■ **Saved entries**
::::::::

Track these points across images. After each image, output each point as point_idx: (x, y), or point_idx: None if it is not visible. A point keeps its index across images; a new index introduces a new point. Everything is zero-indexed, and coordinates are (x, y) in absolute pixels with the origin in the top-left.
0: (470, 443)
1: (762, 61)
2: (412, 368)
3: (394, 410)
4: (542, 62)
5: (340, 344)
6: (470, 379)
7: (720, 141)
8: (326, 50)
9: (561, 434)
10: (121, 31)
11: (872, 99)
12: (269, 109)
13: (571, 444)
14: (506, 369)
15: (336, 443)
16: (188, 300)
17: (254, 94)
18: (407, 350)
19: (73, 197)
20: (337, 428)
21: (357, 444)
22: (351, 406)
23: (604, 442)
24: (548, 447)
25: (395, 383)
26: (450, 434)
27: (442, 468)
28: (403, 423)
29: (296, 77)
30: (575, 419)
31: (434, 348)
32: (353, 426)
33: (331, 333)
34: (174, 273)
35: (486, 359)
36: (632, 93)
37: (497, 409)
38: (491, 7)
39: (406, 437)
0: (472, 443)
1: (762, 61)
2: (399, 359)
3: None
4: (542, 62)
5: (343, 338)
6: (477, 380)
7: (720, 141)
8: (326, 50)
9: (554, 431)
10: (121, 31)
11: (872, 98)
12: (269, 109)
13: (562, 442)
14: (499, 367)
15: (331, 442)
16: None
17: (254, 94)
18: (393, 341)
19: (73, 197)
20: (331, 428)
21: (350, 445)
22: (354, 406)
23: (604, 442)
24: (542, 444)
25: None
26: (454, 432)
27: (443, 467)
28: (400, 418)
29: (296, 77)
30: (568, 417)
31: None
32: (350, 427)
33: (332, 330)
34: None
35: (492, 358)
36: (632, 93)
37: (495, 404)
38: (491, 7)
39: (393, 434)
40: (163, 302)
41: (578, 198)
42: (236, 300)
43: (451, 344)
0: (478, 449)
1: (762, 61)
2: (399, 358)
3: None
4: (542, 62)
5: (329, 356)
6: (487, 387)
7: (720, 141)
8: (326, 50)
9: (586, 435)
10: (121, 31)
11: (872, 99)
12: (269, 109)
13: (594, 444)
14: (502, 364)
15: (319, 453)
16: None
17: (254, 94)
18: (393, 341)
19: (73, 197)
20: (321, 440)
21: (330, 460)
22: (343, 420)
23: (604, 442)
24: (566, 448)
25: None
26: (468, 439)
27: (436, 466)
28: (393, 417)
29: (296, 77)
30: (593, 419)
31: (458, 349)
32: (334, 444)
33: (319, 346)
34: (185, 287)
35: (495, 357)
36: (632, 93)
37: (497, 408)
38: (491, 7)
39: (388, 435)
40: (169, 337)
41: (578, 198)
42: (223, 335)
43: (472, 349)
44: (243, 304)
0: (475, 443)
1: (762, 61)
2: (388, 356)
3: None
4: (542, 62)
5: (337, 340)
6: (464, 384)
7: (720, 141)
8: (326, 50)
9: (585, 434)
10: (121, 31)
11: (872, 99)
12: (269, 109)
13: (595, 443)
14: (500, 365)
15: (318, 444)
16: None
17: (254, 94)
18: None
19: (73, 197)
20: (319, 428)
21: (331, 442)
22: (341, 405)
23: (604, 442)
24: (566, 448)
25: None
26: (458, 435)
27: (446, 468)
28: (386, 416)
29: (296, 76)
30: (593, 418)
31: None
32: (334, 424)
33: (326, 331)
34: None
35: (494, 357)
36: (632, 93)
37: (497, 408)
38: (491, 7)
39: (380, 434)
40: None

::::::::

■ **Task description**
Every entry that appears above should be duplicated exactly.

■ **Response to this exercise**
Track these points across images. After each image, output each point as point_idx: (x, y), or point_idx: None if it is not visible. A point keeps its index across images; a new index introduces a new point. Everything is zero-indexed, and coordinates are (x, y) in absolute pixels with the origin in the top-left.
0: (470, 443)
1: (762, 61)
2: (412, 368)
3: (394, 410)
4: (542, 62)
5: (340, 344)
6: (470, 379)
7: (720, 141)
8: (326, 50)
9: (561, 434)
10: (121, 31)
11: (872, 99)
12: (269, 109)
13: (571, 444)
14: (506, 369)
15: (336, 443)
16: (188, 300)
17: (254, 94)
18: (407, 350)
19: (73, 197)
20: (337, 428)
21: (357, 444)
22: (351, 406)
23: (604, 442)
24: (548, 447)
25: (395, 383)
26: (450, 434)
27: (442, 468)
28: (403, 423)
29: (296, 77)
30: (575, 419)
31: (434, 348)
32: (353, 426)
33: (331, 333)
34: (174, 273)
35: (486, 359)
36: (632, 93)
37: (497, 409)
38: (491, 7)
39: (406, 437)
0: (472, 443)
1: (762, 61)
2: (399, 359)
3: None
4: (542, 62)
5: (343, 338)
6: (477, 380)
7: (720, 141)
8: (326, 50)
9: (554, 431)
10: (121, 31)
11: (872, 98)
12: (269, 109)
13: (562, 442)
14: (499, 367)
15: (331, 442)
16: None
17: (254, 94)
18: (393, 341)
19: (73, 197)
20: (331, 428)
21: (350, 445)
22: (354, 406)
23: (604, 442)
24: (542, 444)
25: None
26: (454, 432)
27: (443, 467)
28: (400, 418)
29: (296, 77)
30: (568, 417)
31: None
32: (350, 427)
33: (332, 330)
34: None
35: (492, 358)
36: (632, 93)
37: (495, 404)
38: (491, 7)
39: (393, 434)
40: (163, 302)
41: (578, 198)
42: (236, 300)
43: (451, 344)
0: (478, 449)
1: (762, 61)
2: (399, 358)
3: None
4: (542, 62)
5: (329, 356)
6: (487, 387)
7: (720, 141)
8: (326, 50)
9: (586, 435)
10: (121, 31)
11: (872, 99)
12: (269, 109)
13: (594, 444)
14: (502, 364)
15: (319, 453)
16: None
17: (254, 94)
18: (393, 341)
19: (73, 197)
20: (321, 440)
21: (330, 460)
22: (343, 420)
23: (604, 442)
24: (566, 448)
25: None
26: (468, 439)
27: (436, 466)
28: (393, 417)
29: (296, 77)
30: (593, 419)
31: (458, 349)
32: (334, 444)
33: (319, 346)
34: (185, 287)
35: (495, 357)
36: (632, 93)
37: (497, 408)
38: (491, 7)
39: (388, 435)
40: (169, 337)
41: (578, 198)
42: (223, 335)
43: (472, 349)
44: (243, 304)
0: (475, 443)
1: (762, 61)
2: (388, 356)
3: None
4: (542, 62)
5: (337, 340)
6: (464, 384)
7: (720, 141)
8: (326, 50)
9: (585, 434)
10: (121, 31)
11: (872, 99)
12: (269, 109)
13: (595, 443)
14: (500, 365)
15: (318, 444)
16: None
17: (254, 94)
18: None
19: (73, 197)
20: (319, 428)
21: (331, 442)
22: (341, 405)
23: (604, 442)
24: (566, 448)
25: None
26: (458, 435)
27: (446, 468)
28: (386, 416)
29: (296, 76)
30: (593, 418)
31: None
32: (334, 424)
33: (326, 331)
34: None
35: (494, 357)
36: (632, 93)
37: (497, 408)
38: (491, 7)
39: (380, 434)
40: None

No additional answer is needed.